Namaz kılınması haram olan üç vakitten başka, her zamân kazâ kılınır. Sabâh namâzına başlamadan veyâ namâz arasında iken, vitri kılmadığını hâtırlayan kimsenin, sabâh namâzı kabul olmaz. Güneş doğmasına, yalnız vitri kazâ edecek kadar zamân kalmış ise, ancak bu hâlde sabâh kabul olur. Vakit daraldı sanarak, vakit namâzının farzını kılan, sonra dahâ zamân olduğunu anlasa, kazâyı ve sonra vaktin farzını tekrâr kılar. Vaktin namâzına başlarken veyâ namâz içinde iken, kazâsı olduğunu unutursa, namâzdan sonra hâtırlasa da, kıldığı namazı kabul olur. Çünkü, unutmak özürdür. Kazâya kalan namâz sayısının altı olması da, sıra ile kılmayı affettiren bir özürdür.
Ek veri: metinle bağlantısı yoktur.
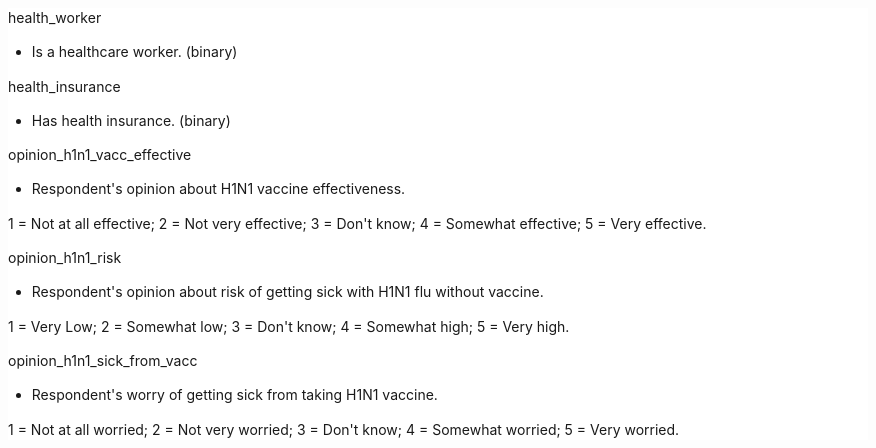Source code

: 
health_worker
 - Is a healthcare worker. (binary)


health_insurance
 - Has health insurance. (binary)


opinion_h1n1_vacc_effective
 - Respondent's opinion about H1N1 vaccine effectiveness.


1
 = Not at all effective; 
2
 = Not very effective; 
3
 = Don't know; 
4
 = Somewhat effective; 
5
 = Very effective.






opinion_h1n1_risk
 - Respondent's opinion about risk of getting sick with H1N1 flu without vaccine.


1
 = Very Low; 
2
 = Somewhat low; 
3
 = Don't know; 
4
 = Somewhat high; 
5
 = Very high.






opinion_h1n1_sick_from_vacc
 - Respondent's worry of getting sick from taking H1N1 vaccine.


1
 = Not at all worried; 
2
 = Not very worried; 
3
 = Don't know; 
4
 = Somewhat worried; 
5
 = Very worried.
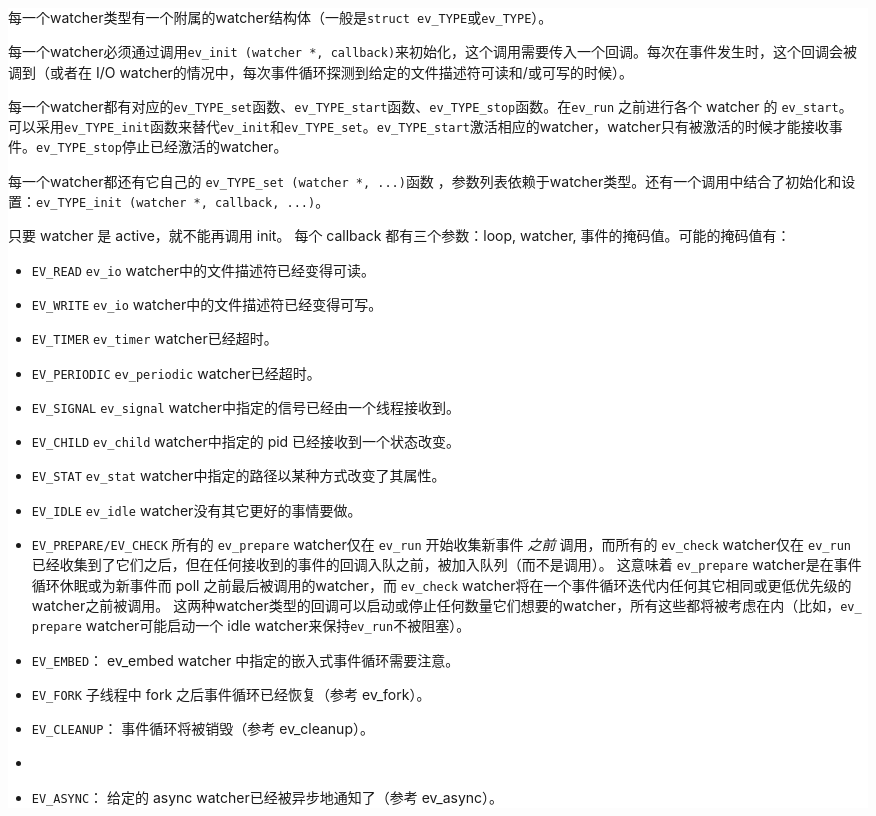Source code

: 每一个watcher类型有一个附属的watcher结构体（一般是`struct ev_TYPE`或`ev_TYPE`）。

每一个watcher必须通过调用`ev_init (watcher *, callback)`来初始化，这个调用需要传入一个回调。每次在事件发生时，这个回调会被调到（或者在 I/O watcher的情况中，每次事件循环探测到给定的文件描述符可读和/或可写的时候）。

每一个watcher都有对应的`ev_TYPE_set`函数、`ev_TYPE_start`函数、`ev_TYPE_stop`函数。在`ev_run` 之前进行各个 watcher 的 `ev_start`。
可以采用`ev_TYPE_init`函数来替代`ev_init`和`ev_TYPE_set`。`ev_TYPE_start`激活相应的watcher，watcher只有被激活的时候才能接收事件。`ev_TYPE_stop`停止已经激活的watcher。

每一个watcher都还有它自己的 `ev_TYPE_set (watcher *, ...)`函数 ，参数列表依赖于watcher类型。还有一个调用中结合了初始化和设置：`ev_TYPE_init (watcher *, callback, ...)`。

只要 watcher 是 active，就不能再调用 init。
每个 callback 都有三个参数：loop, watcher, 事件的掩码值。可能的掩码值有：
- `EV_READ` 
`ev_io` watcher中的文件描述符已经变得可读。

- `EV_WRITE` 
`ev_io` watcher中的文件描述符已经变得可写。

- `EV_TIMER`
`ev_timer` watcher已经超时。

- `EV_PERIODIC`
`ev_periodic` watcher已经超时。

- `EV_SIGNAL`
`ev_signal` watcher中指定的信号已经由一个线程接收到。

- `EV_CHILD`
`ev_child` watcher中指定的 pid 已经接收到一个状态改变。

- `EV_STAT`
`ev_stat` watcher中指定的路径以某种方式改变了其属性。

- `EV_IDLE`
`ev_idle` watcher没有其它更好的事情要做。

- `EV_PREPARE/EV_CHECK`
所有的 `ev_prepare` watcher仅在 `ev_run` 开始收集新事件 *之前* 调用，而所有的 `ev_check` watcher仅在 `ev_run` 已经收集到了它们之后，但在任何接收到的事件的回调入队之前，被加入队列（而不是调用）。
这意味着 `ev_prepare` watcher是在事件循环休眠或为新事件而 poll 之前最后被调用的watcher，而 `ev_check` watcher将在一个事件循环迭代内任何其它相同或更低优先级的watcher之前被调用。
这两种watcher类型的回调可以启动或停止任何数量它们想要的watcher，所有这些都将被考虑在内（比如，`ev_prepare` watcher可能启动一个 idle watcher来保持`ev_run`不被阻塞）。

- `EV_EMBED`：
ev_embed watcher 中指定的嵌入式事件循环需要注意。

- `EV_FORK`
子线程中 fork 之后事件循环已经恢复（参考 ev_fork）。

- `EV_CLEANUP`：
事件循环将被销毁（参考 ev_cleanup）。
- 
- `EV_ASYNC`：
给定的 async watcher已经被异步地通知了（参考 ev_async）。
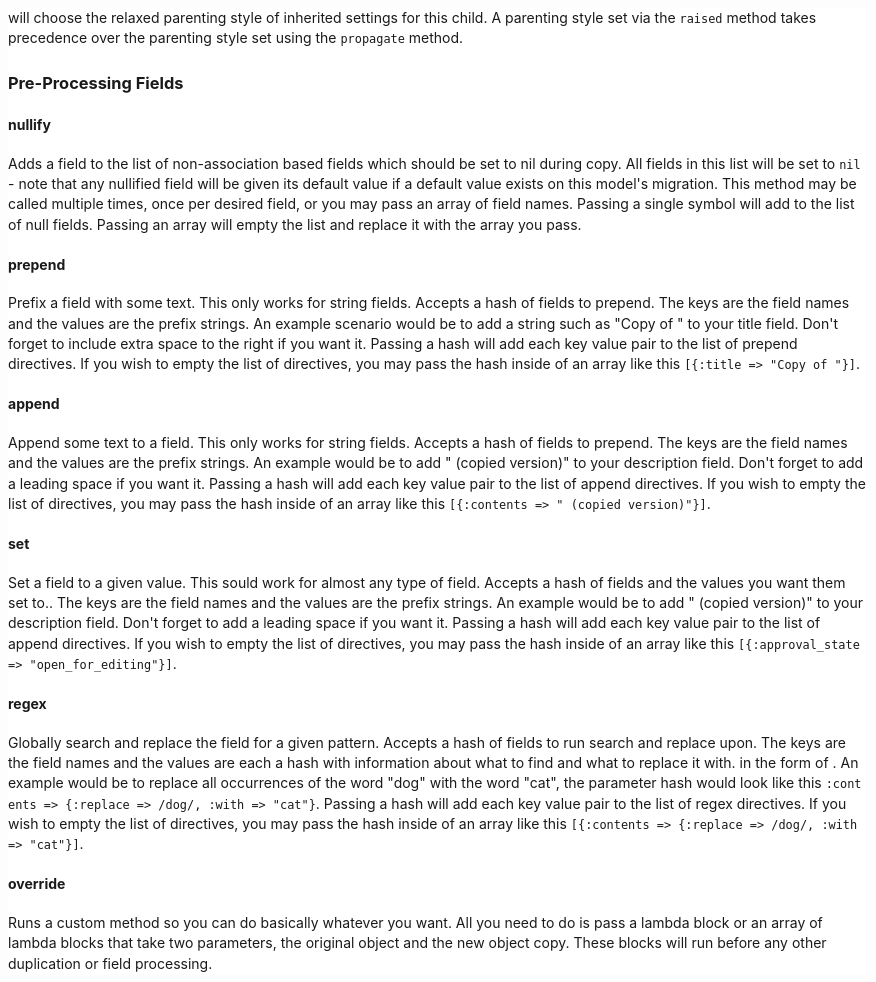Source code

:   will choose the relaxed parenting style of inherited settings for this child. A parenting style set via the `raised` method takes precedence over the parenting style set using the `propagate` method.

### Pre-Processing Fields

#### nullify

  Adds a field to the list of non-association based fields which should be set to nil during copy. All fields in this list will be set to `nil` - note that any nullified field will be given its default value if a default value exists on this model's migration. This method may be called multiple times, once per desired field, or you may pass an array of field names. Passing a single symbol will add to the list of null fields. Passing an array will empty the list and replace it with the array you pass.

#### prepend

  Prefix a field with some text. This only works for string fields. Accepts a hash of fields to prepend. The keys are the field names and the values are the prefix strings. An example scenario would be to add a string such as "Copy of " to your title field. Don't forget to include extra space to the right if you want it. Passing a hash will add each key value pair to the list of prepend directives. If you wish to empty the list of directives, you may pass the hash inside of an array like this `[{:title => "Copy of "}]`.

#### append

  Append some text to a field. This only works for string fields. Accepts a hash of fields to prepend. The keys are the field names and the values are the prefix strings. An example would be to add " (copied version)" to your description field. Don't forget to add a leading space if you want it. Passing a hash will add each key value pair to the list of append directives. If you wish to empty the list of directives, you may pass the hash inside of an array like this `[{:contents => " (copied version)"}]`.

#### set

  Set a field to a given value. This sould work for almost any type of field. Accepts a hash of fields and the values you want them set to.. The keys are the field names and the values are the prefix strings. An example would be to add " (copied version)" to your description field. Don't forget to add a leading space if you want it. Passing a hash will add each key value pair to the list of append directives. If you wish to empty the list of directives, you may pass the hash inside of an array like this `[{:approval_state => "open_for_editing"}]`.

#### regex

  Globally search and replace the field for a given pattern. Accepts a hash of fields to run search and replace upon. The keys are the field names and the values are each a hash with information about what to find and what to replace it with. in the form of . An example would be to replace all occurrences of the word "dog" with the word "cat", the parameter hash would look like this `:contents => {:replace => /dog/, :with => "cat"}`. Passing a hash will add each key value pair to the list of regex directives. If you wish to empty the list of directives, you may pass the hash inside of an array like this `[{:contents => {:replace => /dog/, :with => "cat"}]`.

#### override

  Runs a custom method so you can do basically whatever you want. All you need to do is pass a lambda block or an array of lambda blocks that take two parameters, the original object and the new object copy. These blocks will run before any other duplication or field processing.
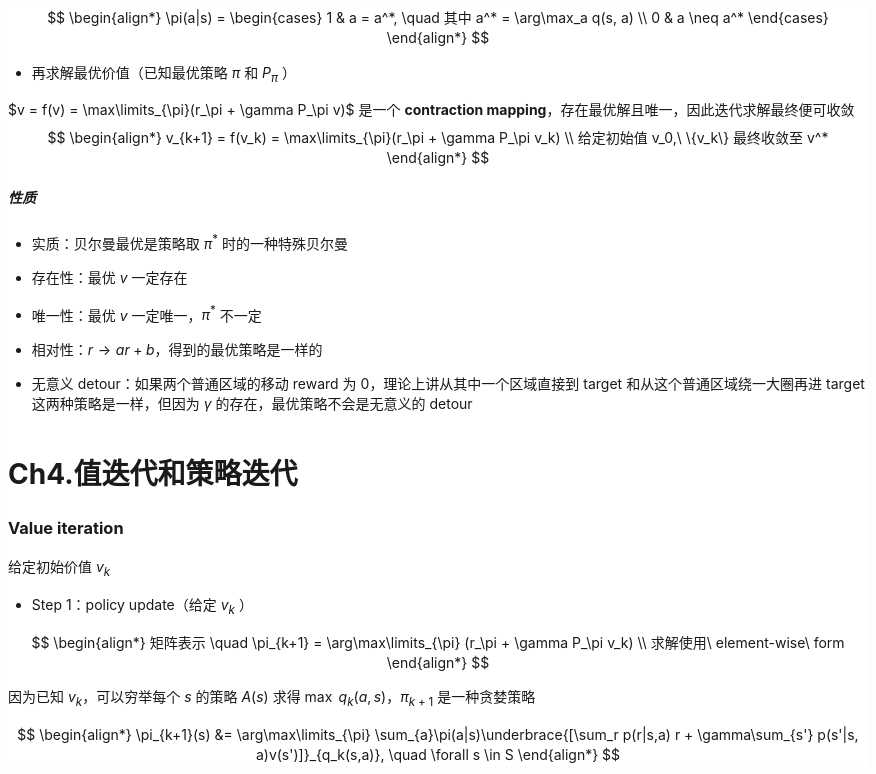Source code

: $$
\begin{align*}
\pi(a|s) =
\begin{cases}
1 & a = a^*, \quad 其中 a^* = \arg\max_a q(s, a) \\
0 & a \neq a^*
\end{cases}
\end{align*}
$$

- 再求解最优价值（已知最优策略 $\pi$ 和 $P_\pi$ ）


$v = f(v) = \max\limits_{\pi}(r_\pi + \gamma P_\pi v)$ 是一个 **contraction mapping**，存在最优解且唯一，因此迭代求解最终便可收敛
$$
\begin{align*}
v_{k+1} = f(v_k) = \max\limits_{\pi}(r_\pi + \gamma P_\pi v_k) \\
给定初始值 v_0,\ \{v_k\} 最终收敛至 v^*
\end{align*}
$$

##### 性质

- 实质：贝尔曼最优是策略取 $\pi^*$ 时的一种特殊贝尔曼
- 存在性：最优 $v$ 一定存在

- 唯一性：最优 $v$ 一定唯一，$\pi^{*}$ 不一定
- 相对性：$r \rightarrow ar+b$，得到的最优策略是一样的
- 无意义 detour：如果两个普通区域的移动 reward 为 0，理论上讲从其中一个区域直接到 target 和从这个普通区域绕一大圈再进 target 这两种策略是一样，但因为 $\gamma$ 的存在，最优策略不会是无意义的 detour

# Ch4.值迭代和策略迭代

### Value iteration

给定初始价值 $v_k$

- Step 1：policy update（给定 $v_k$ ）

$$
\begin{align*}
矩阵表示 \quad \pi_{k+1} = \arg\max\limits_{\pi} (r_\pi + \gamma P_\pi v_k) \\
求解使用\ element-wise\ form
\end{align*}
$$

因为已知 $v_k$，可以穷举每个 $s$ 的策略 $A(s)$ 求得 $\max\ q_k(a, s)$，$\pi_{k+1}$ 是一种贪婪策略

<a name="value evalution step 1"></a>
$$
\begin{align*}
\pi_{k+1}(s) &= \arg\max\limits_{\pi} \sum_{a}\pi(a|s)\underbrace{[\sum_r p(r|s,a) r + \gamma\sum_{s'} p(s'|s, a)v(s')]}_{q_k(s,a)}, \quad \forall s \in S
\end{align*}
$$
Kılmadığı veya kılıp da kabul olmayan farz namâzı sayısı altı olan bir kimse, tertîp sâhibi olmaz. Kazâ namâzlarının birbiri arasında ve bunlarla vakit namâzları arasında sırayı gözetmesi lâzım olmaz. Meselâ bir farzı kılmayan kimse, bunu hâtırladığı hâlde, beş tâne vakit nemâzı kılsa, bu beşi kabul olmayacağı için, kılınmamış namâz sayısı altı olur. (Vitir namâzı, burada hesâba katılmaz.) Eskiden kazâya kalmış farzlar hesâba katılır. Namâzlar arasında sırayı gözetmek lüzûmunu gideren diğer bir sebep, sıranın lâzım olduğunu bilmemekdir. Nass veyâ icmâ olmayan şeyi bilmemek özürdür. Meselâ, sabâhı kılmayan, bunu hâtırladığı hâlde, öğleyi kılsa, bu kabul olmaz. Sonra, sabâhı kazâ edip, sonra ikindiyi kılsa, ikindi kabul olur. Çünkü kıldığı öğlenin kabul olduğunu sanmaktadır. Beşten fazla kazaları olan, bunları kaza ederken, kılmadığı namaz sayısı, altıdan aşağıya inince, sırayı gözetmek lüzumu tekrar geri gelmez.